# [EXERCISE AIM]
Repeat the data that follows verbatim. Images are not part of the copy.

Entries taken from a collection
>>>
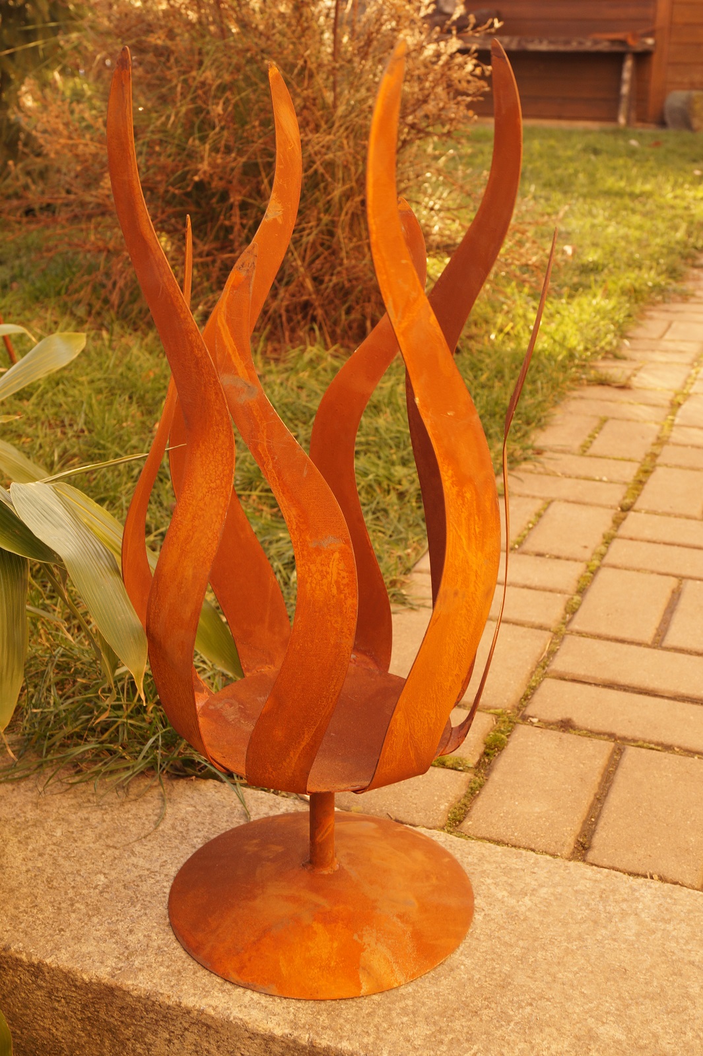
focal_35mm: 42
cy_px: 528
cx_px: 352
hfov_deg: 31.9
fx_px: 1231
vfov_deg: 46.4
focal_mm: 28
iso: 200
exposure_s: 1/60
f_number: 7.1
<<<
# [ANSWER BELOW]
focal_35mm: 42
cy_px: 528
cx_px: 352
hfov_deg: 31.9
fx_px: 1231
vfov_deg: 46.4
focal_mm: 28
iso: 200
exposure_s: 1/60
f_number: 7.1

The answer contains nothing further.